Problem to solve ▸
Reproduce each of the entries below verbatim, leaving the pictures out of your answer.

Input ▸
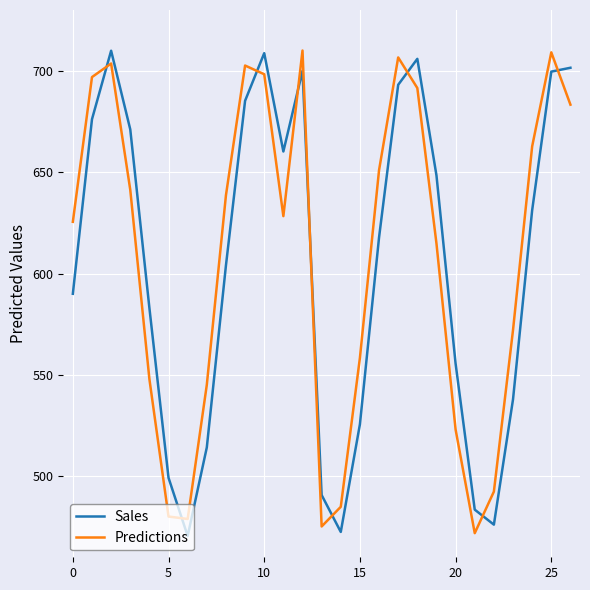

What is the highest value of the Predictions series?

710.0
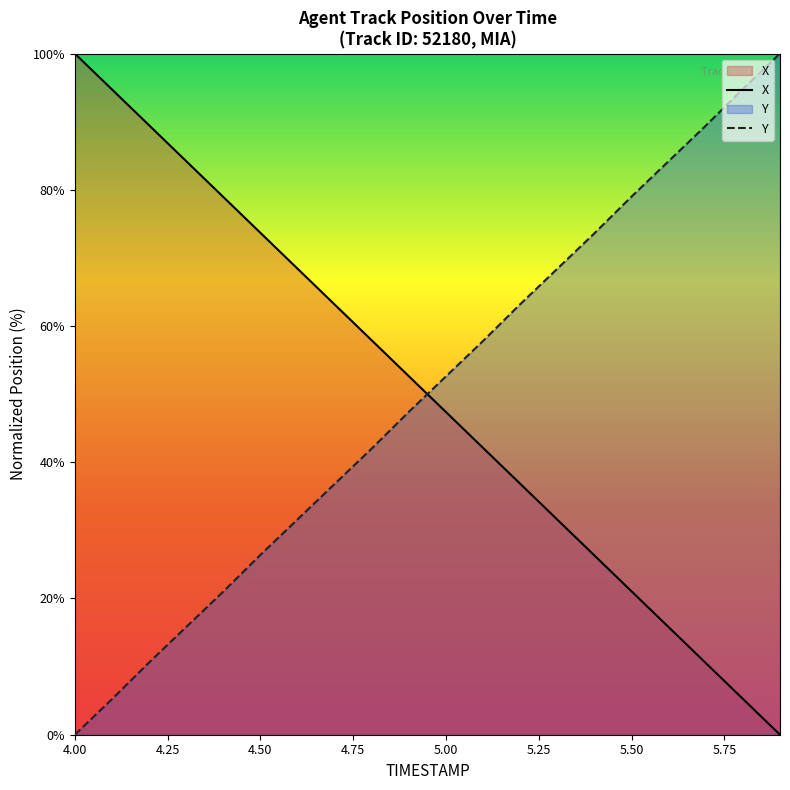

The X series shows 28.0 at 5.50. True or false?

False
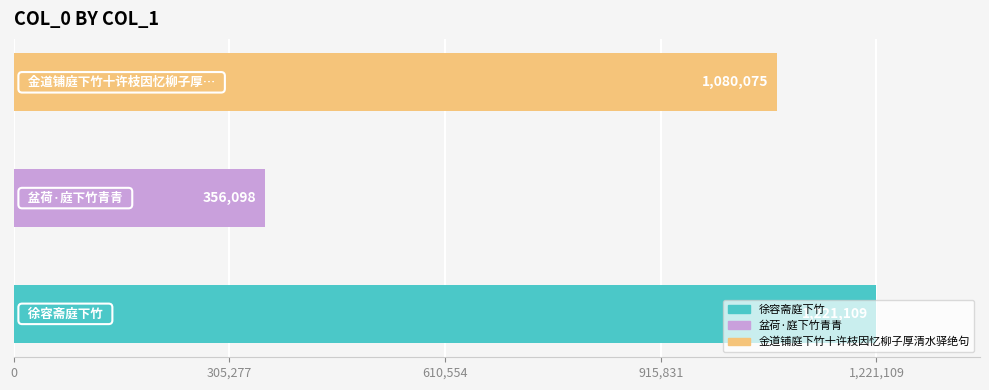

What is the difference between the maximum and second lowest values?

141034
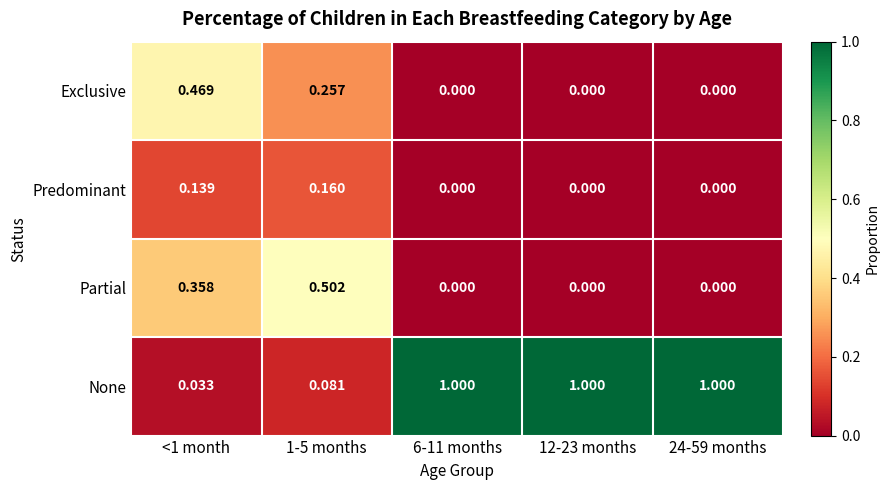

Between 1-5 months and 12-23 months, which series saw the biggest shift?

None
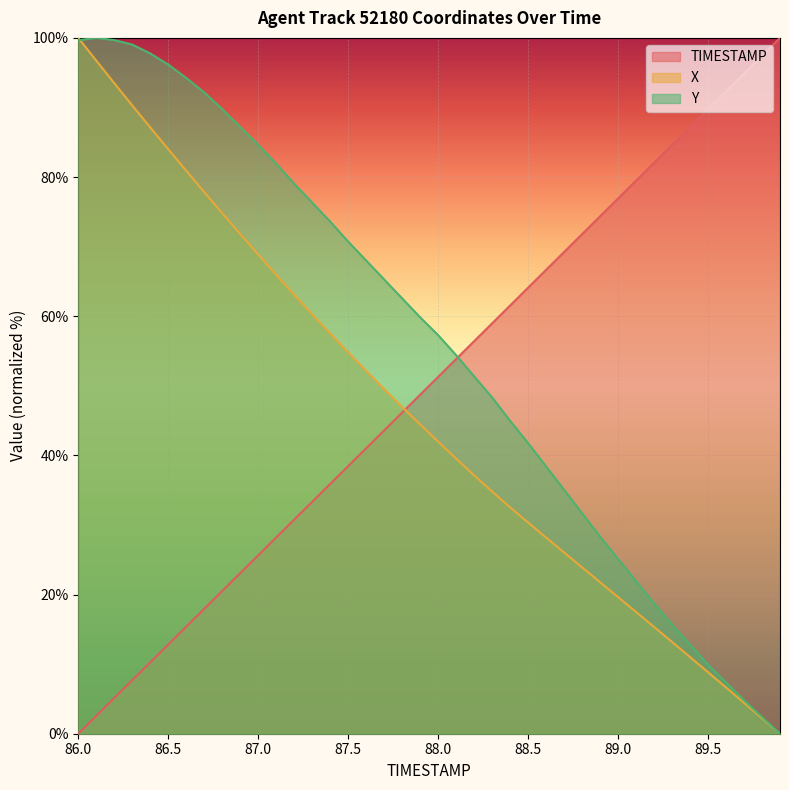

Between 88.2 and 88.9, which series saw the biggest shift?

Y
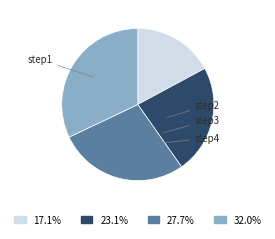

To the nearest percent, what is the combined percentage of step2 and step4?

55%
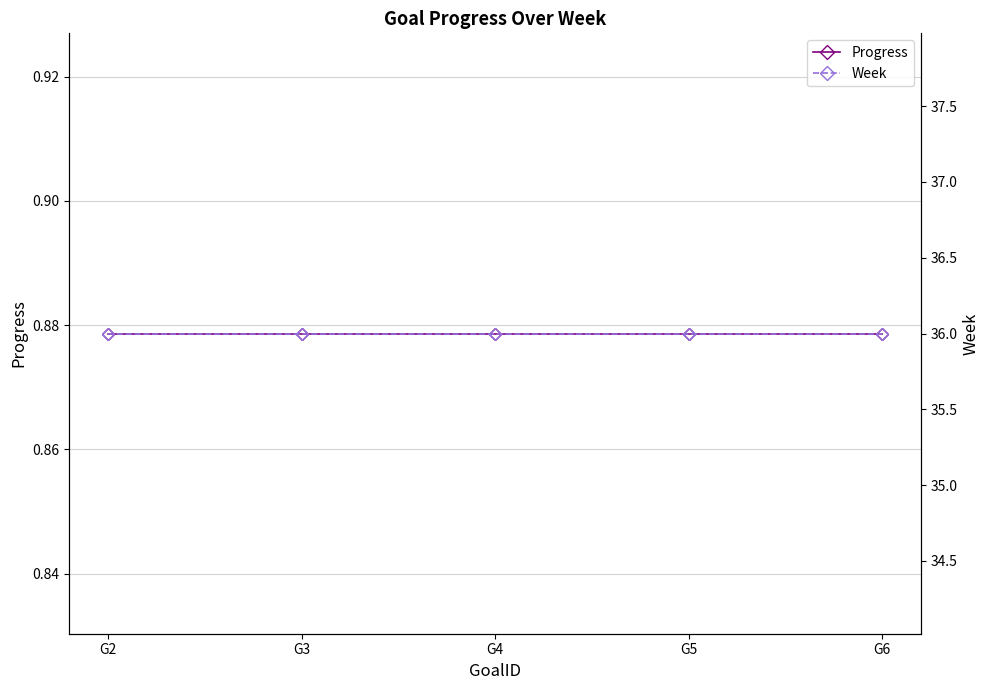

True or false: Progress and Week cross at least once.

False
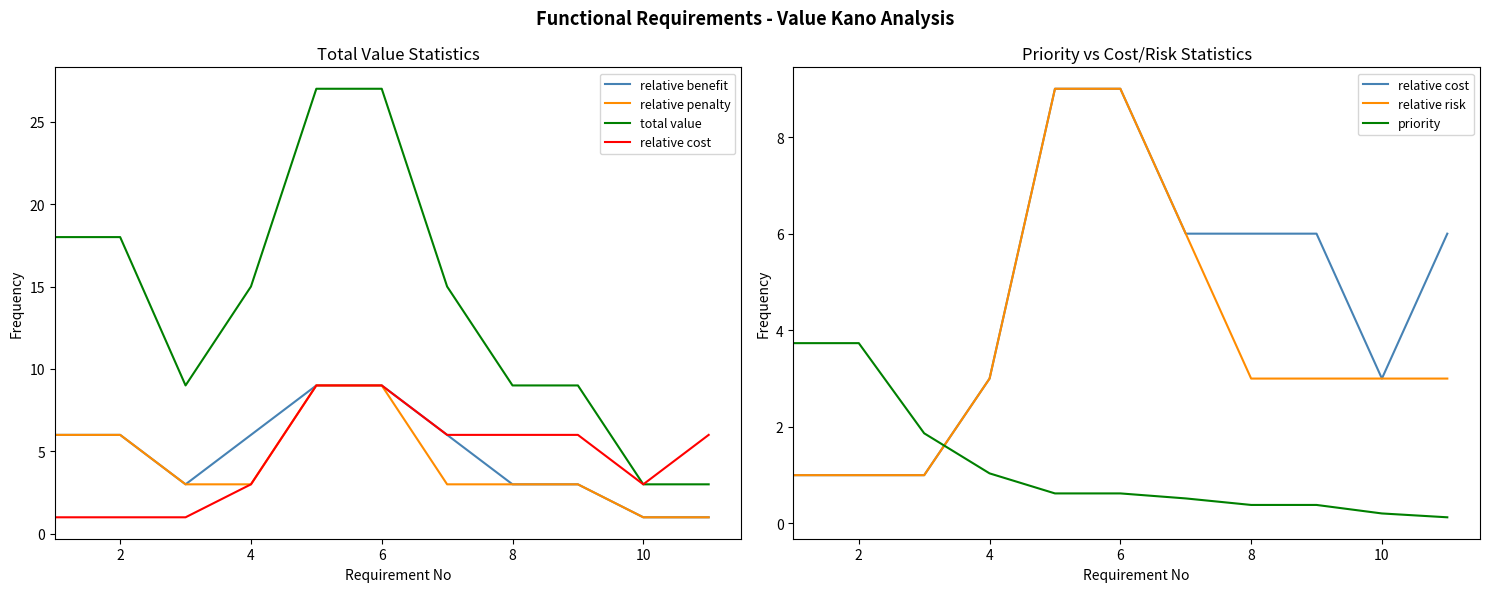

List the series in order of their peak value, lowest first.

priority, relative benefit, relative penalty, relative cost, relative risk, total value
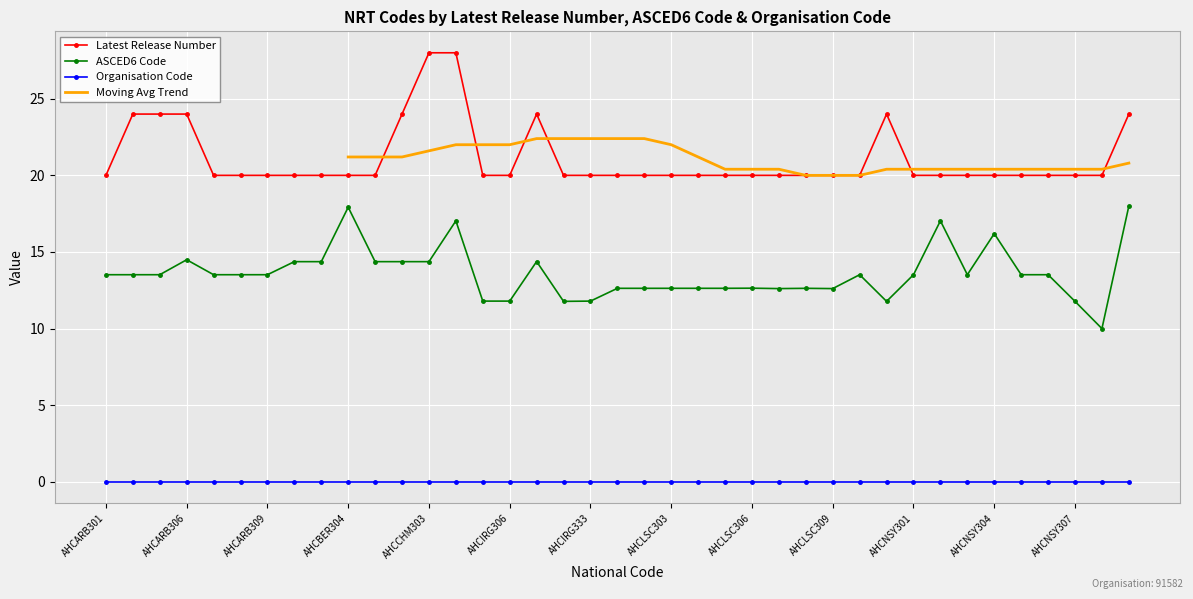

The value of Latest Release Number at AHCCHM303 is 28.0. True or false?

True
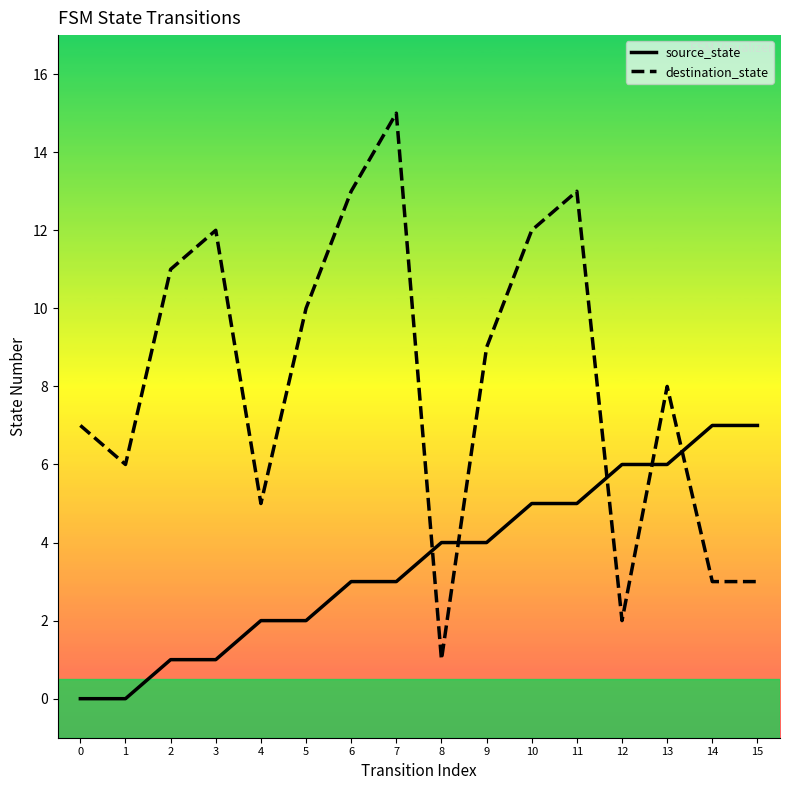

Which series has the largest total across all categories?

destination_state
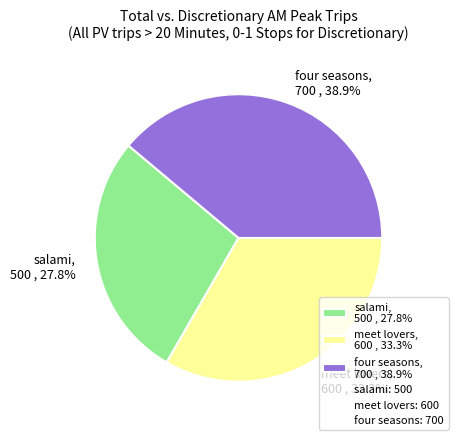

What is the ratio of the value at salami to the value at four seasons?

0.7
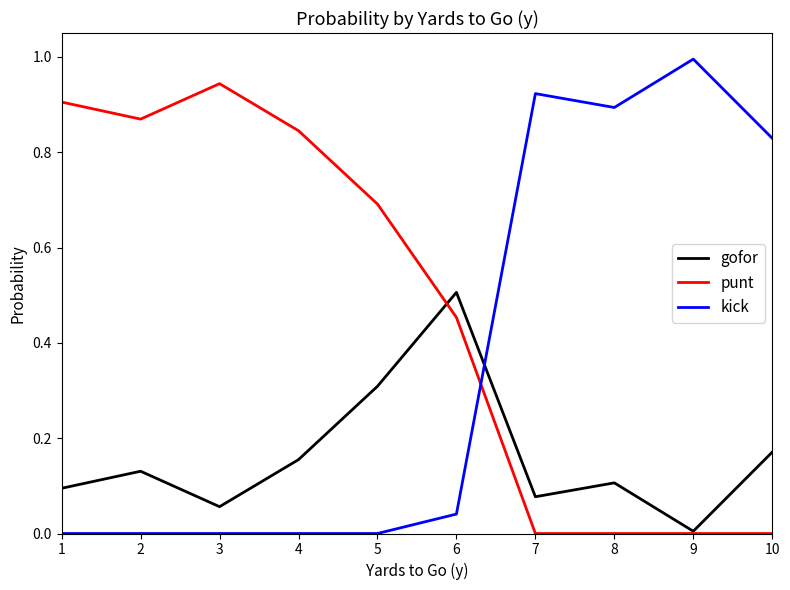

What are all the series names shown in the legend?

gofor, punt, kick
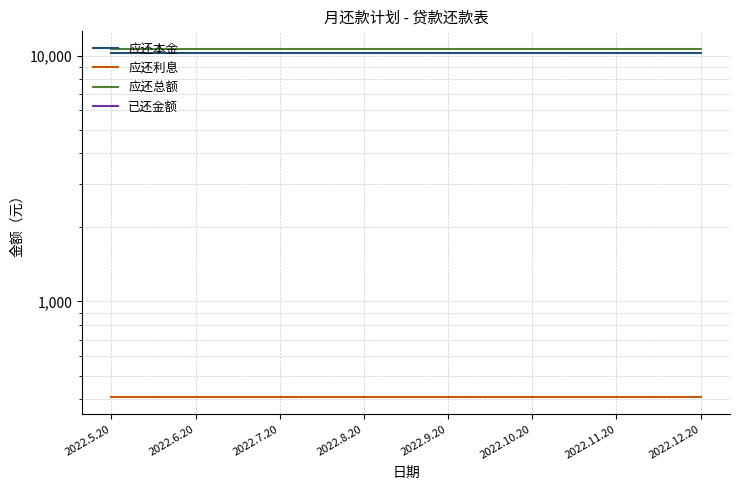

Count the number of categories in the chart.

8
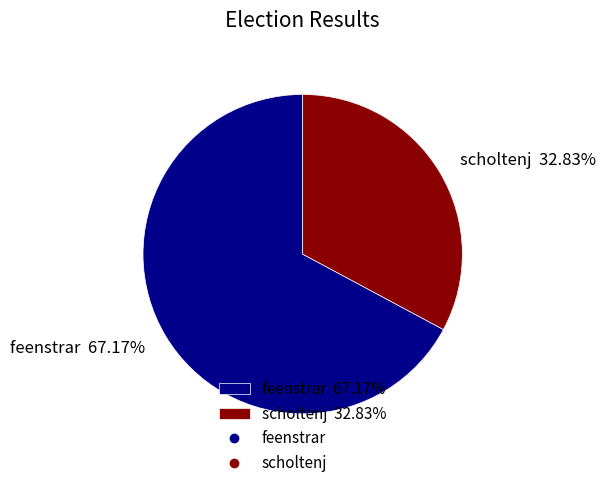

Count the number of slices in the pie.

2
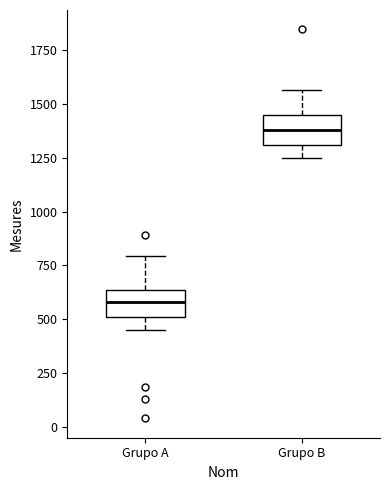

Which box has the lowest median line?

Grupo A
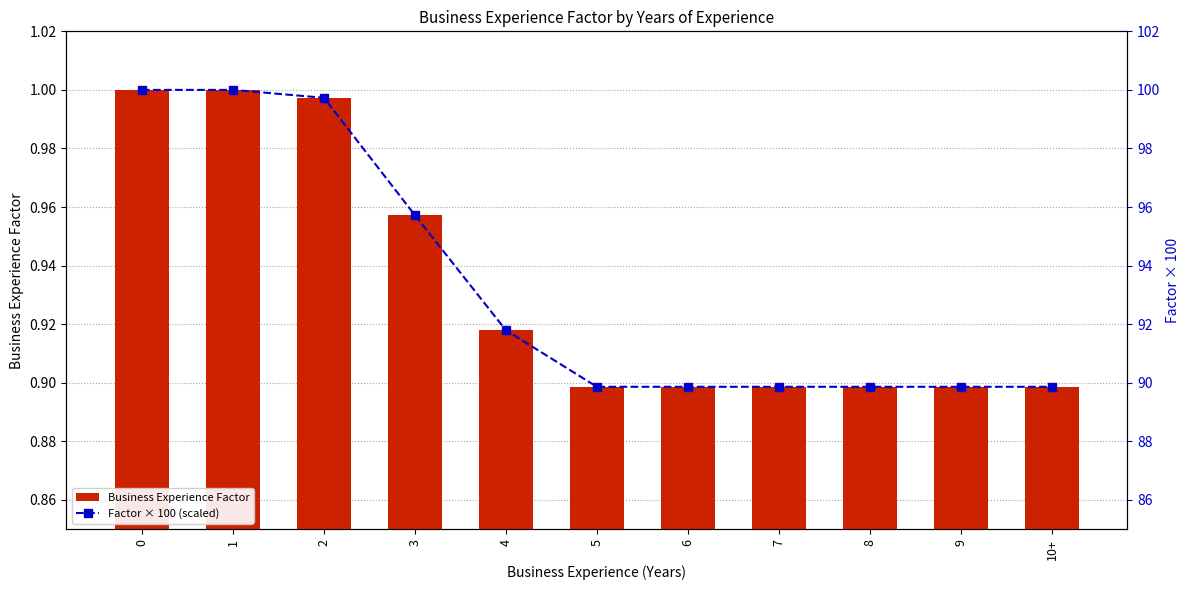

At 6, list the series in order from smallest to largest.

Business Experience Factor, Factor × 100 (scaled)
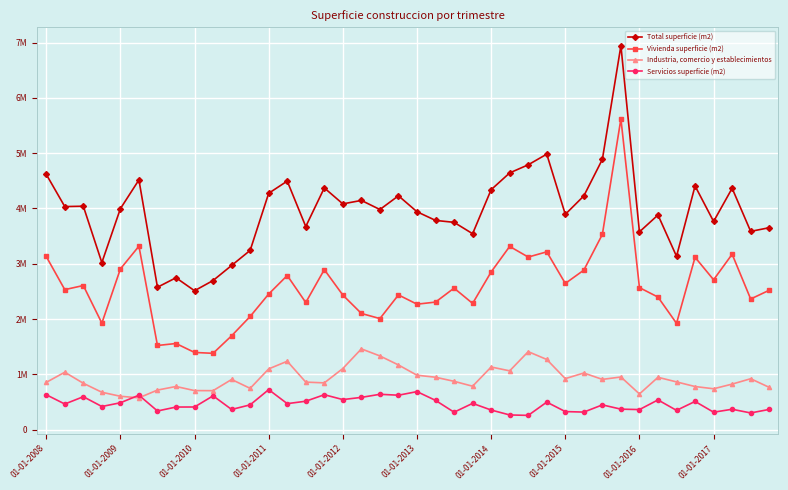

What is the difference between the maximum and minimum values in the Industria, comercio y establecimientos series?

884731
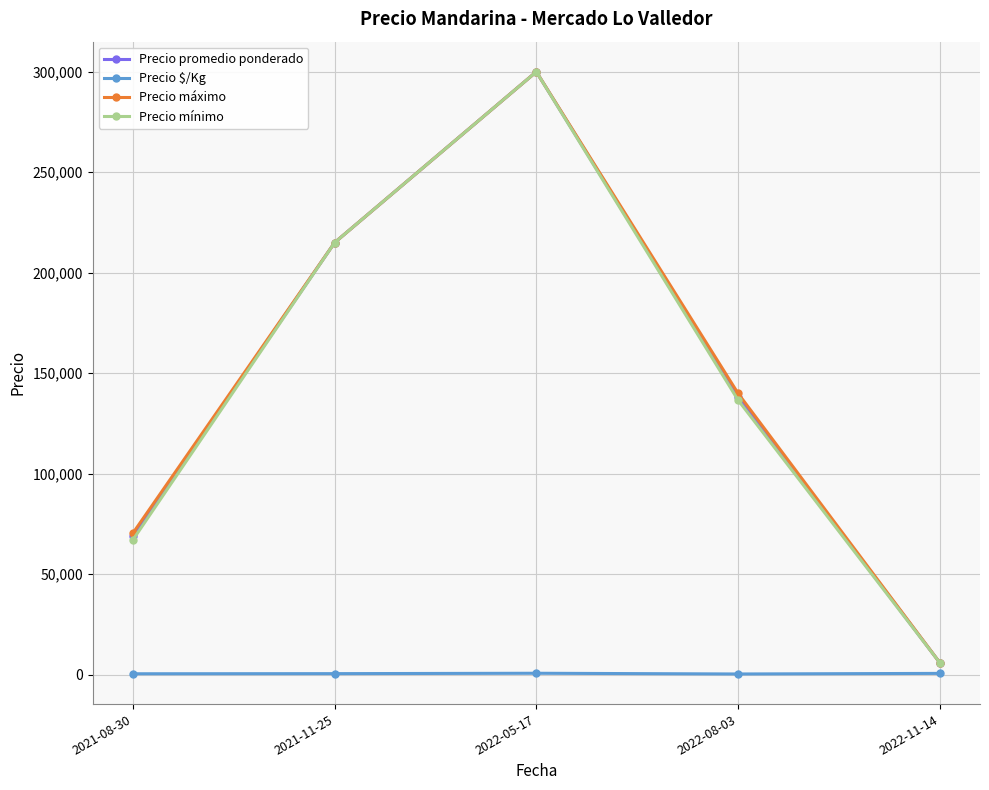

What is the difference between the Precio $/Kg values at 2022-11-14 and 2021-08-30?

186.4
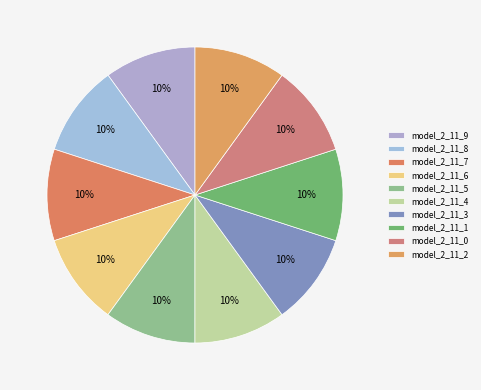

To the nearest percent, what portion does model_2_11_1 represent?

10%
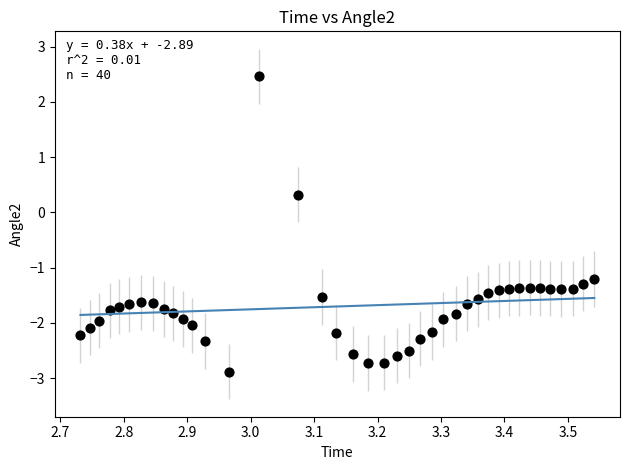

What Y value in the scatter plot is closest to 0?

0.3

Completed exercise ▸
What is the highest value of the Predictions series?

710.0

The X series shows 28.0 at 5.50. True or false?

False

What is the difference between the maximum and second lowest values?

141034

Between 1-5 months and 12-23 months, which series saw the biggest shift?

None

Between 88.2 and 88.9, which series saw the biggest shift?

Y

To the nearest percent, what is the combined percentage of step2 and step4?

55%

True or false: Progress and Week cross at least once.

False

List the series in order of their peak value, lowest first.

priority, relative benefit, relative penalty, relative cost, relative risk, total value

The value of Latest Release Number at AHCCHM303 is 28.0. True or false?

True

Which series has the largest total across all categories?

destination_state

What is the ratio of the value at salami to the value at four seasons?

0.7

What are all the series names shown in the legend?

gofor, punt, kick

Count the number of categories in the chart.

8

Count the number of slices in the pie.

2

Which box has the lowest median line?

Grupo A

At 6, list the series in order from smallest to largest.

Business Experience Factor, Factor × 100 (scaled)

What is the difference between the maximum and minimum values in the Industria, comercio y establecimientos series?

884731

What is the difference between the Precio $/Kg values at 2022-11-14 and 2021-08-30?

186.4

To the nearest percent, what portion does model_2_11_1 represent?

10%

What Y value in the scatter plot is closest to 0?

0.3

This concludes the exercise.